演題「ヒトの呼吸とカエルの呼吸 ― 脊椎動物の呼吸の進化―」

 最終講義は「ヒトの呼吸とカエルの呼吸―脊椎動物の呼吸の進化―」と題して行った。講義は、毎年、1年生に行っていた脊椎動物の呼吸様式の進化に関する話と、2年生のユニット呼吸器系において話していた比較呼吸生理学の内容を統合したダイジェスト版である。講義内容は毎年少しずつ改訂しており、今回、最も「進化」したヴァージョンとした。講義の背景には自身の研究歴がある。昭和55年に本学を卒業後、直ちに当時の第2薬理学教室に入室し、福原武彦教授のご指導の下に呼吸と循環の中枢性調節について研究を行なった。平成3年には大学の学外研究員として睡眠時無呼吸の研究で著名なカルガリー大学のレマーズ教授の下に留学させていただいた。以来、無尾目両生類(カエル)の摘出脳幹脊髄標本を用いて呼吸中枢の研究を継続してきた。平成14年に転機を迎え、当時の栗原敏学長の命を受けて国領校医学教育研究室を兼務することとなった。教育はカオス、初期条件のわずかな変化が後に大きな変化をもたらすと考え、自身がかつて学び、かけがえのない級友達と巡り合った国領において、初年次教育の一端を担うことになった。一方において、川村将弘教学委員長より教学委員を拝命し、カリキュラムと試験システムの改革に深く関わってきた。平成14年は、それまで2年間であった教養教育が6年一貫教育の理念のもとに一年となり、カリキュラムも大きく変わった年である。
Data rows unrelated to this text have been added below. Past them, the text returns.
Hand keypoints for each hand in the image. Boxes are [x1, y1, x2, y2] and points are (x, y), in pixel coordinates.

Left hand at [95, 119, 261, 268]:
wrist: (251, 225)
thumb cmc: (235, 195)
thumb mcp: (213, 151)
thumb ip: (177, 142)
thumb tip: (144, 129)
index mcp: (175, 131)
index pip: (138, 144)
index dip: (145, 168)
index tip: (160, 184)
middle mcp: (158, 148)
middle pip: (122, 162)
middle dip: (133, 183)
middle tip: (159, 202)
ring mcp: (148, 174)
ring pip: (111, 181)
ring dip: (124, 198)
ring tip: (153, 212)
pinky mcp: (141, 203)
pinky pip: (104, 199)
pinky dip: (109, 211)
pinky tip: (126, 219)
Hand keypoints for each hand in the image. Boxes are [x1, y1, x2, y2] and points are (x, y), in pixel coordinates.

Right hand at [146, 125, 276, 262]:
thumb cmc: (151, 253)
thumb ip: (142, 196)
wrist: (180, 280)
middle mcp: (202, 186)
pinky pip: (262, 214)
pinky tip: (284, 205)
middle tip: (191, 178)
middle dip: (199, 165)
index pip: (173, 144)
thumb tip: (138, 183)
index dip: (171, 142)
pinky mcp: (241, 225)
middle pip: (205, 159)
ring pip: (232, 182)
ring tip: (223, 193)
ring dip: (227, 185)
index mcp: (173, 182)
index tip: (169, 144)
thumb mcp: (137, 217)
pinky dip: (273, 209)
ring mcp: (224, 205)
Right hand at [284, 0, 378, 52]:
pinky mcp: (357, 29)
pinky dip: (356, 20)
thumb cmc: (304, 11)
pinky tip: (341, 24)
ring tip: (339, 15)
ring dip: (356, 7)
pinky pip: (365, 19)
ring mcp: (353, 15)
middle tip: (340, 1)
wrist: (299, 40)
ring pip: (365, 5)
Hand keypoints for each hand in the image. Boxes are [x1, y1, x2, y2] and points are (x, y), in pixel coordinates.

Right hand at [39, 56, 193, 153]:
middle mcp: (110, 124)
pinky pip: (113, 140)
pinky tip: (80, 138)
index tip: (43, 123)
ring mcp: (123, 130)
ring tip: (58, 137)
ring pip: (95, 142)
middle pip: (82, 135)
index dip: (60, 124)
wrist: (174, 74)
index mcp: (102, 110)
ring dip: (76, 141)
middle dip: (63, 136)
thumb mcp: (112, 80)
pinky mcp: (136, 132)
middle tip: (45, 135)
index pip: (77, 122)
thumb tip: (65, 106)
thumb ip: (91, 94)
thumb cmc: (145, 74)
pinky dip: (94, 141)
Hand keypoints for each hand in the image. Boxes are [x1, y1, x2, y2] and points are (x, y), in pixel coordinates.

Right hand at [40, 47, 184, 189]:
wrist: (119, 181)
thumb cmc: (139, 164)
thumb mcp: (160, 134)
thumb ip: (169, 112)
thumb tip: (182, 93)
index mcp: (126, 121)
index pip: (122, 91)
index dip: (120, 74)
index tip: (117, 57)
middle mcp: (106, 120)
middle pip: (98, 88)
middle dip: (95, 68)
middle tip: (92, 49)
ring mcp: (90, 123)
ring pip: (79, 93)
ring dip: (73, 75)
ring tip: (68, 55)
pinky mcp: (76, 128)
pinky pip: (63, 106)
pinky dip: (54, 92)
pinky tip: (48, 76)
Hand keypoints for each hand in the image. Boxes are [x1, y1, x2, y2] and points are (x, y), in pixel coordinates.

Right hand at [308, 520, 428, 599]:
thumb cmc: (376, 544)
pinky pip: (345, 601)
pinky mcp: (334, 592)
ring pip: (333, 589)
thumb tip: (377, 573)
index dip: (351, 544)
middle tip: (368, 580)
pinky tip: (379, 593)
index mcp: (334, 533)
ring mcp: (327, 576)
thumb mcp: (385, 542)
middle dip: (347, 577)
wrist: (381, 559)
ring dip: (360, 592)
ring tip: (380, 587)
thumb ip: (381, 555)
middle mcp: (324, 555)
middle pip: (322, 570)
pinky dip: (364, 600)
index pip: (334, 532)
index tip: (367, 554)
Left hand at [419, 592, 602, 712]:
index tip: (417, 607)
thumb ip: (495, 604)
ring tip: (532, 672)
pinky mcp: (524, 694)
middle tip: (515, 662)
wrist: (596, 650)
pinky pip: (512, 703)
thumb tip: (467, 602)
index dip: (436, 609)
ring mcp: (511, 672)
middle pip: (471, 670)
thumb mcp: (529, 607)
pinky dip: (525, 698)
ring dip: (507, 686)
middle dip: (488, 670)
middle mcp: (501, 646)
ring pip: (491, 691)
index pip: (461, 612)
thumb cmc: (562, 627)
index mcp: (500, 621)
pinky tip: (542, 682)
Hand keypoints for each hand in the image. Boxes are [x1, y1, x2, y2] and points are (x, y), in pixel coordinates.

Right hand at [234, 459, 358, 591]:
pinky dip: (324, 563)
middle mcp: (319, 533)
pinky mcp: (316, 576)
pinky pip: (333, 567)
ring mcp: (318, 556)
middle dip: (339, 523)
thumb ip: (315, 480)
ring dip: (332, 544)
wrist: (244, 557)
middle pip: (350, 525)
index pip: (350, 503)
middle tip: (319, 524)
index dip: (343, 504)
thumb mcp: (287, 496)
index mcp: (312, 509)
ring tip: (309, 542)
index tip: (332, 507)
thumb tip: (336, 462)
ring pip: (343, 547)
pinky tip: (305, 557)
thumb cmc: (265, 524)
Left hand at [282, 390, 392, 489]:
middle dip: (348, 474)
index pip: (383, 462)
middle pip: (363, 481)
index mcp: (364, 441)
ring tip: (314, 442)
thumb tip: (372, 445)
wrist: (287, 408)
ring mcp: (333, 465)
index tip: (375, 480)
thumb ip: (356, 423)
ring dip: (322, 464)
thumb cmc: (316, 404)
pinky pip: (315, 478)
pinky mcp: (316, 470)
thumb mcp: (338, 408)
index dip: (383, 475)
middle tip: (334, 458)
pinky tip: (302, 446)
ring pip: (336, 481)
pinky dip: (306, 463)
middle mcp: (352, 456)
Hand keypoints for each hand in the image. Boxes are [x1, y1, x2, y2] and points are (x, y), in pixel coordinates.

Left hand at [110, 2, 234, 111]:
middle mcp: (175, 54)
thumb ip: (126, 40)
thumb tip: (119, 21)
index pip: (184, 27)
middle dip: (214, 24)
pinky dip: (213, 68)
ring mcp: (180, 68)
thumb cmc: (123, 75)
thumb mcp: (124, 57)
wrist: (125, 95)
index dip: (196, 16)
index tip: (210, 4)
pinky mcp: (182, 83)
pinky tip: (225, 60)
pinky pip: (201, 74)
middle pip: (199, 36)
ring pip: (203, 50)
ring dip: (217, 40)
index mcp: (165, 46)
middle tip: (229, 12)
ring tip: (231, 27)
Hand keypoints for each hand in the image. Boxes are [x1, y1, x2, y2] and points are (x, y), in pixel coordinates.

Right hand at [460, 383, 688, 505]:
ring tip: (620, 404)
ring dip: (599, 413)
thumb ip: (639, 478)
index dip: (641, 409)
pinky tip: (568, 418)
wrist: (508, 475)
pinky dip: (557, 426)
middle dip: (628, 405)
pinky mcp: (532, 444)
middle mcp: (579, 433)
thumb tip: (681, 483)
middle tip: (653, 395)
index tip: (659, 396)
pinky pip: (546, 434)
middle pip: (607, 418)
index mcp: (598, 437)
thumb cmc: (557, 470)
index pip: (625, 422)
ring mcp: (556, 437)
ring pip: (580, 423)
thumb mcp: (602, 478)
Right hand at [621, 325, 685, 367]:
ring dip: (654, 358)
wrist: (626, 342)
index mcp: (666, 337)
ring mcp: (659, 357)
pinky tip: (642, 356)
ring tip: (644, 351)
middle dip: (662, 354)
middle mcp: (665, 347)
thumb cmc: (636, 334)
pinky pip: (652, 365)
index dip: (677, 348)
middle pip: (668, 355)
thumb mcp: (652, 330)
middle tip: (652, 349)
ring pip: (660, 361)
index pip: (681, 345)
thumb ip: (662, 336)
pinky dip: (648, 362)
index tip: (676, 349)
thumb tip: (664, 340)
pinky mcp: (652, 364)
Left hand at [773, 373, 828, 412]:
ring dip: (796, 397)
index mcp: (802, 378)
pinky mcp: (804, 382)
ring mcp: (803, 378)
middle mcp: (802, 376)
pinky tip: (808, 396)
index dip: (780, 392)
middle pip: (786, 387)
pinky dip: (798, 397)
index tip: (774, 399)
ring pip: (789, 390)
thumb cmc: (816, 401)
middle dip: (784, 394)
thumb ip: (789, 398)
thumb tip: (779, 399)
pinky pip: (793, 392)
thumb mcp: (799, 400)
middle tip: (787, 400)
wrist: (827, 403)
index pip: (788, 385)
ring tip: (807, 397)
 この16年間に様々なことがあり、世代を超えて多くの方々に接する機会を得ることができた。学生の社会性や成熟度も変化してきた。振り返って思うのは、大局的視野に立つことのできる医療人の育成には、大学における教養教育が以前にも増して重要になっていることである。講義から、学問の「面白さ」を少しでも感じていただけたら幸甚に存じます。末筆ながら、長い間、私を支えていただいた国領校ならびに西新橋校の学事課の皆様方に深く感謝申し上げます。